What is the difference between line search and gradient descent? I understand the gradient descent algorithm, but having trouble how it relates to line search. Is gradient descent a type of line search?
 A: Gradient descent employs line search to determine the step length.
An iterative optimization problem for solving $\min_x f(x)$ that is currently at the point $x^k$ yields a search direction $\Delta x^k$. Gradient descent does too.
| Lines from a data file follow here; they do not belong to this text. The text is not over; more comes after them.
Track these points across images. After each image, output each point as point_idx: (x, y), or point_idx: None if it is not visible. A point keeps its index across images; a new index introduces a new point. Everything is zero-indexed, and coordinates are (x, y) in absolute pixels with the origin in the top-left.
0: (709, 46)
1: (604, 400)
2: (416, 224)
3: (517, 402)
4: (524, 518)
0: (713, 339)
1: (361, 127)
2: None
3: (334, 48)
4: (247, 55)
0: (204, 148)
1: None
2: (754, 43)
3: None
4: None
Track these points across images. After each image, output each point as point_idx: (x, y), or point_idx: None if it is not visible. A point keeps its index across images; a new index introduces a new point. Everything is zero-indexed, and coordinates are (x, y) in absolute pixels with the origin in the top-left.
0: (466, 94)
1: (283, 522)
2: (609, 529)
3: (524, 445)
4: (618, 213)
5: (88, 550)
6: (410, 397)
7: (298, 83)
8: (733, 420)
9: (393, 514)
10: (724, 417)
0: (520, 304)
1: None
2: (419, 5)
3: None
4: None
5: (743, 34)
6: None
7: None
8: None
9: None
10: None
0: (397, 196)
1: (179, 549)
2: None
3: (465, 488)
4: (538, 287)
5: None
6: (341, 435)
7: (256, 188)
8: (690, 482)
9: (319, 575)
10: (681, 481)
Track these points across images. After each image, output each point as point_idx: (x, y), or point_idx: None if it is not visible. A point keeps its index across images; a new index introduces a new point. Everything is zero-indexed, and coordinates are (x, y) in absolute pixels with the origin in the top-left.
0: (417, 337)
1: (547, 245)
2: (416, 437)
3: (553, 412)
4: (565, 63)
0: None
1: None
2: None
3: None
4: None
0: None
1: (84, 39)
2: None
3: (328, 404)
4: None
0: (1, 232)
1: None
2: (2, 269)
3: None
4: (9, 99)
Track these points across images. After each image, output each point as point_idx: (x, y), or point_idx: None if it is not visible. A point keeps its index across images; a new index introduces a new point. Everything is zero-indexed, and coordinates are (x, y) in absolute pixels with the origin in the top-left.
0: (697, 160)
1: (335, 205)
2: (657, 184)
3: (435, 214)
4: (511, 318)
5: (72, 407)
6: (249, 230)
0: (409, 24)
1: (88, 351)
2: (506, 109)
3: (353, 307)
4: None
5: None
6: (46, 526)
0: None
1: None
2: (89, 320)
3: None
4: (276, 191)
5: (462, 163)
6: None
The next iterate is given by $x^{k+1} = x^k + \alpha \Delta x^k$. Line search is about finding a good value for $\alpha$. Exact line search solves $\min_{\alpha} f(x^k + \alpha \Delta x^k)$. Since this is a univariate problem, a typical solution method is bisection search (for convex problems).
A: The following figure shows the hierarchy of some of the line search optimization methods for quadratic forms. Indeed, the methods are categorized based on choosing the descent direction $p_k$ and the length step $\alpha_k$. Just recall that
\begin{align}
\phi(x) &= \frac{1}{2}x^{\top}A \, x + b^\top x + c,\\
x_k &= x_{k-1} + \alpha_{k} p_k, \\[0.5em]
r_{k-1} &= -\nabla\phi(x_{k-1}) = b - Ax_{k-1}.
\end{align}
where $A$ is required to be positive definite. Now, suppose that we are in $k$th iteration of the algorithm with $r_{k-1}\ne 0$ (otherwise the solution is found) and look at the following diagram. You should also be familiar with the following results

Lemma. In exact line search, the coefficients for updating solutions are defined as $\alpha_{k}:= \arg\underset{\alpha \in \mathbb{R}}{\min} \phi(x_{k}+\alpha p_k)$. This can be further simplified to $\alpha_{k}=p_k^\top r_{k-1} /p_k^\top A\, p_k$.


Theorem. In exact line search, if $p_k^\top r_{k-1} \ne 0$ then then it is guaranteed that $\phi(x_{k}) < \phi(x_{k-1})$. More, specifically, we have
$$\phi(x_{k}) = \phi(x_{k-1}) -\frac{1}{2}\frac{(p_k^\top r_{k-1})^2}{p_k^\top A \, p_k}.$$